(DATA FOR THIS TASK)
#####

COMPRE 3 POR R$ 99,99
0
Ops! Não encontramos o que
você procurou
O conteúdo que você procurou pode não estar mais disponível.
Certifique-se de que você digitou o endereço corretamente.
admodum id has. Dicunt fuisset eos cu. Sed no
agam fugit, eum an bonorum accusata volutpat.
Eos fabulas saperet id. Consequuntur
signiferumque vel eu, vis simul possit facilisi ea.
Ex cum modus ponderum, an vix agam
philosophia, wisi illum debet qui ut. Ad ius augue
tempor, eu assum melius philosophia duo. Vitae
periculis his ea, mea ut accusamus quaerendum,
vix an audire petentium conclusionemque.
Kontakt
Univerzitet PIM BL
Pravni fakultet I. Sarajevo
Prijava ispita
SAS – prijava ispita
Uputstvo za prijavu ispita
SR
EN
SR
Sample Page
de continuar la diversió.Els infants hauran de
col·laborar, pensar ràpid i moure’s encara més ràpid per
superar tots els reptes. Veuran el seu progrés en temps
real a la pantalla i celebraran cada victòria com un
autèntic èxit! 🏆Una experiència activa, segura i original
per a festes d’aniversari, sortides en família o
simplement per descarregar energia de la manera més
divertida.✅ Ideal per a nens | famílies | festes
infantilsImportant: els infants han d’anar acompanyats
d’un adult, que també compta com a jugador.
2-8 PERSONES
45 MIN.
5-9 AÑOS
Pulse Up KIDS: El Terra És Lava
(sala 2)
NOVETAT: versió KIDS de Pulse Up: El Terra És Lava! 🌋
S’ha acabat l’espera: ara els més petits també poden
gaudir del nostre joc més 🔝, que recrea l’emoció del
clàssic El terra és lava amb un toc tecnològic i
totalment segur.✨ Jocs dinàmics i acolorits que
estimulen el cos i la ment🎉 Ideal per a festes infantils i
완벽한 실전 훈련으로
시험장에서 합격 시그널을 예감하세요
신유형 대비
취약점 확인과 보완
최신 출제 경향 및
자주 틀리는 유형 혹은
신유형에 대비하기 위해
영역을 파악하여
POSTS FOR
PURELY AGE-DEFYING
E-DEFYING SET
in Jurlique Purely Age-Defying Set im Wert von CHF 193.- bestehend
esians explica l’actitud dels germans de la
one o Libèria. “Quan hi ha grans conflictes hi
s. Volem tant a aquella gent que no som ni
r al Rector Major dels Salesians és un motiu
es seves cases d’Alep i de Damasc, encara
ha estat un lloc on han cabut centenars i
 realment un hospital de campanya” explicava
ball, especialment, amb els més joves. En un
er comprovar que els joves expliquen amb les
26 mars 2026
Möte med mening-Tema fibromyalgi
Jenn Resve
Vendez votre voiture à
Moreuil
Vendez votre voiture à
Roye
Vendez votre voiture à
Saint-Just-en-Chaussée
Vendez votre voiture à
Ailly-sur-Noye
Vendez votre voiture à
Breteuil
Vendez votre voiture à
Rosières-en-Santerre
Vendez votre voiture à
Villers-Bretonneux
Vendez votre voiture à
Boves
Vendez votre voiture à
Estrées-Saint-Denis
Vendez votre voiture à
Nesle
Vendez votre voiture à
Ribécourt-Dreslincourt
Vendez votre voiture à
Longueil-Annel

#####

(WORK ITEM) Retype the lines from the one containing "Estrées-Saint-Denis" through the last line of the records. Leave out everything else.

(ANSWER SECTION)
Estrées-Saint-Denis
Vendez votre voiture à
Nesle
Vendez votre voiture à
Ribécourt-Dreslincourt
Vendez votre voiture à
Longueil-Annel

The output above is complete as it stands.